### Texto fuente
Otro síntoma de la distorsión social es la polarización. Esa división de la que culpamos a López Obrador pero que no es más que un reflejo de lo que somos como sociedad. La necesidad de pertenencia, de identificación grupal, es una característica natural del ser humano (y de muchas otras especies), sin embargo, por desgracia, su realización pasa por la necesaria diferenciación respecto de otros individuos y cierto grado de exclusión que, según el grupo de que se trate, puede ser bastante acentuada y plantear barreras de acceso y hasta discriminación, o bien laxa y abierta a la aceptación de más integrantes.

Por ejemplo, la segregación racial fue durante mucho tiempo una característica de prácticamente todas las sociedades del mundo, y no sólo era aceptada sino incluso promovida y protegida por el estado. Ahora es rechazada e incluso sancionada por el estado, pero sigue presente en todo el mundo y nuestra sociedad no está exenta de ello. Es un problema cotidiano, aunque la inmensa mayoría de los individuos provengamos de una mezcla de razas y nacionalidades desde muchos siglos atrás, pero tenemos una enfermiza necesidad de “distinguirnos” incluso desde ese aspecto tan elemental.

En el mismo sentido juegan la polarización de clases, de credos políticos, de religiones, de procedencia geográfica y hasta de equipos deportivos. Las diferencias son enriquecedoras cuando hay apertura, tolerancia, pleno respeto y civilidad. Pero se convierten en un problema cuando falta alguno de esos elementos, y en un verdadero desastre cuando faltan todos ellos y surge su antítesis: ignorancia, intolerancia, e indiferencia por el prójimo y por el orden social.

### Objetivo
Reproduce textualmente todo el texto sobre la polarización. Los ítems son material aparte, ajeno al texto sobre la polarización.

### Extracto de datos
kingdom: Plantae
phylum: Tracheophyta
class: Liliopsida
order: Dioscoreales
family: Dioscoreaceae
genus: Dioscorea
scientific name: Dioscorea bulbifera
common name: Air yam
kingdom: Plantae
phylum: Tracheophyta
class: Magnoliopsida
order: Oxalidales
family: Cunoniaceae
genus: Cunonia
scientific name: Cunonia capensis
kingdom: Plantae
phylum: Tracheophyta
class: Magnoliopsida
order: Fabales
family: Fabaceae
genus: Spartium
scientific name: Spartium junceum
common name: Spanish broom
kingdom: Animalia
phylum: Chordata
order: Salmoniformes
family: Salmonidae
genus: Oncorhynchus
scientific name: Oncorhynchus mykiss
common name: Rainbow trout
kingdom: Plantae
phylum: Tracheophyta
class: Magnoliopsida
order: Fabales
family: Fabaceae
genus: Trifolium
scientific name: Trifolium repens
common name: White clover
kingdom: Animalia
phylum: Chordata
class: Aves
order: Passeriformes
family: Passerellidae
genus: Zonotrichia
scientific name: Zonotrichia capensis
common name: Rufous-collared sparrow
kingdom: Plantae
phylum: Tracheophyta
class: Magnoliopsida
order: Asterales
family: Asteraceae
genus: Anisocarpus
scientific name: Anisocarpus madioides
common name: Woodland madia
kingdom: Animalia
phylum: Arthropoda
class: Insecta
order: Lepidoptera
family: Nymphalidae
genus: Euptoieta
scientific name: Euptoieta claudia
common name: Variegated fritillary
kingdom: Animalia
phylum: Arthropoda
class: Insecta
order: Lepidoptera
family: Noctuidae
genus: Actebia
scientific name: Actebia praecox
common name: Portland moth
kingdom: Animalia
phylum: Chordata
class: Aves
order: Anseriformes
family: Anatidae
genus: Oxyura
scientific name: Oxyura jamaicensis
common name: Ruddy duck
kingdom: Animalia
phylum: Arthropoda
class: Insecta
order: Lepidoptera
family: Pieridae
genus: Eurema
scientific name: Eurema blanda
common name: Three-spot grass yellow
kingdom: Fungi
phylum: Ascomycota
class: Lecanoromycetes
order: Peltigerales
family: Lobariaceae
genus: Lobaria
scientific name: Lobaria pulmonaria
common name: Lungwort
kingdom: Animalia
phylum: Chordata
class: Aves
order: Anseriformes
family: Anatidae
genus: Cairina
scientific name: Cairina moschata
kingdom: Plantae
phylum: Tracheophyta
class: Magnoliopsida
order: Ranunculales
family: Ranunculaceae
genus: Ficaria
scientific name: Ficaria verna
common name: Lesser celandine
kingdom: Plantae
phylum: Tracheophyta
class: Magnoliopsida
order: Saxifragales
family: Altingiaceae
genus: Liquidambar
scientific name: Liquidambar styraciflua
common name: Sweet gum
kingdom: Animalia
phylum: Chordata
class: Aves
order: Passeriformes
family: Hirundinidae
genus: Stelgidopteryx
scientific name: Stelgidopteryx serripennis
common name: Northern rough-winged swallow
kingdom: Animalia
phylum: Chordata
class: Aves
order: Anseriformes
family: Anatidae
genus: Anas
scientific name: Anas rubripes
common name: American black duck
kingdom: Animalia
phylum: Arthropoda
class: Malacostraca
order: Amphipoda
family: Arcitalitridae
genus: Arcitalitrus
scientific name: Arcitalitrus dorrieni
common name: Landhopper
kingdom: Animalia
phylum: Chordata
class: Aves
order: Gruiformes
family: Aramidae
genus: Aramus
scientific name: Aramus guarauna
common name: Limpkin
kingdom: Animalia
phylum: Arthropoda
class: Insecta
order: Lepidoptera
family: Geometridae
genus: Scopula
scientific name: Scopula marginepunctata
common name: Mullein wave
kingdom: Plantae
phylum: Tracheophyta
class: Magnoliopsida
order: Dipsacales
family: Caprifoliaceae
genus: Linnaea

### Espacio de respuesta
Otro síntoma de la distorsión social es la polarización. Esa división de la que culpamos a López Obrador pero que no es más que un reflejo de lo que somos como sociedad. La necesidad de pertenencia, de identificación grupal, es una característica natural del ser humano (y de muchas otras especies), sin embargo, por desgracia, su realización pasa por la necesaria diferenciación respecto de otros individuos y cierto grado de exclusión que, según el grupo de que se trate, puede ser bastante acentuada y plantear barreras de acceso y hasta discriminación, o bien laxa y abierta a la aceptación de más integrantes.

Por ejemplo, la segregación racial fue durante mucho tiempo una característica de prácticamente todas las sociedades del mundo, y no sólo era aceptada sino incluso promovida y protegida por el estado. Ahora es rechazada e incluso sancionada por el estado, pero sigue presente en todo el mundo y nuestra sociedad no está exenta de ello. Es un problema cotidiano, aunque la inmensa mayoría de los individuos provengamos de una mezcla de razas y nacionalidades desde muchos siglos atrás, pero tenemos una enfermiza necesidad de “distinguirnos” incluso desde ese aspecto tan elemental.

En el mismo sentido juegan la polarización de clases, de credos políticos, de religiones, de procedencia geográfica y hasta de equipos deportivos. Las diferencias son enriquecedoras cuando hay apertura, tolerancia, pleno respeto y civilidad. Pero se convierten en un problema cuando falta alguno de esos elementos, y en un verdadero desastre cuando faltan todos ellos y surge su antítesis: ignorancia, intolerancia, e indiferencia por el prójimo y por el orden social.